## [WHAT THE TASK ASKS]
Transcribe exactly the line that contains "left front paw: (780, 532)" and every line after it through the end of the records, with nothing else.

## [PROVIDED DATA]

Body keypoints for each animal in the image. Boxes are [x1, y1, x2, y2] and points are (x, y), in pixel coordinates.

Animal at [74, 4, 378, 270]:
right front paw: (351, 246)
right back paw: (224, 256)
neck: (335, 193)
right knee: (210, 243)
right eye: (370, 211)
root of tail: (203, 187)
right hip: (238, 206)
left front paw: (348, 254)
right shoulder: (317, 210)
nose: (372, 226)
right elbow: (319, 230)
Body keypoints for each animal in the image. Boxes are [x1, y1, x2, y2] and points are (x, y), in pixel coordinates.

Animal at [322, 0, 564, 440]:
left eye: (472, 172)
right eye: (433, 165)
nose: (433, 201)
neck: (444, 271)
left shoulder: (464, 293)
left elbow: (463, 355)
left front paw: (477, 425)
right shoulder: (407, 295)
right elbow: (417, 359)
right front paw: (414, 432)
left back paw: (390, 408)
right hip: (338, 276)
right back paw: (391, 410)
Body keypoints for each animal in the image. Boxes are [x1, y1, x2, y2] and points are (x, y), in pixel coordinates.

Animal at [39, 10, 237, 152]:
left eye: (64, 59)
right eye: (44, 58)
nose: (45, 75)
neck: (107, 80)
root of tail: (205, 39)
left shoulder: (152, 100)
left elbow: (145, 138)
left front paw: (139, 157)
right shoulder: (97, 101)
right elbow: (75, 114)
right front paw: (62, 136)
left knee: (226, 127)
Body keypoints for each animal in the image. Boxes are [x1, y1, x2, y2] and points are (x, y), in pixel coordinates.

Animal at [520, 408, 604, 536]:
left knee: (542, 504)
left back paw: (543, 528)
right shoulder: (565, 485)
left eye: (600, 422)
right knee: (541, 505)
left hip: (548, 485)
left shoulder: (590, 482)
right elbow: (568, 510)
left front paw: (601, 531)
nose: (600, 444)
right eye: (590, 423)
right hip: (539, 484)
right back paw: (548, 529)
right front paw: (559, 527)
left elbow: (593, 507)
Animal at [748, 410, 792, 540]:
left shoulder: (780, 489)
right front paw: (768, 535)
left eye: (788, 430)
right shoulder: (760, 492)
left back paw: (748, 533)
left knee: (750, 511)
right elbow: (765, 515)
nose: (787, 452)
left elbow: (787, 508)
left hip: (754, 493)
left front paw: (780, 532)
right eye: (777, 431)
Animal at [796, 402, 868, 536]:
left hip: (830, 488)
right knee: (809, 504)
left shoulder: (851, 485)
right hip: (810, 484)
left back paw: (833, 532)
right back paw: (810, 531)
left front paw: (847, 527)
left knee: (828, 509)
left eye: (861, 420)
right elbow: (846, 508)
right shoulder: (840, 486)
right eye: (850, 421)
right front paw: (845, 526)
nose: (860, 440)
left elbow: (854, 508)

## [WRITTEN RESPONSE]
left front paw: (780, 532)
right eye: (777, 431)
Animal at [796, 402, 868, 536]:
left hip: (830, 488)
right knee: (809, 504)
left shoulder: (851, 485)
right hip: (810, 484)
left back paw: (833, 532)
right back paw: (810, 531)
left front paw: (847, 527)
left knee: (828, 509)
left eye: (861, 420)
right elbow: (846, 508)
right shoulder: (840, 486)
right eye: (850, 421)
right front paw: (845, 526)
nose: (860, 440)
left elbow: (854, 508)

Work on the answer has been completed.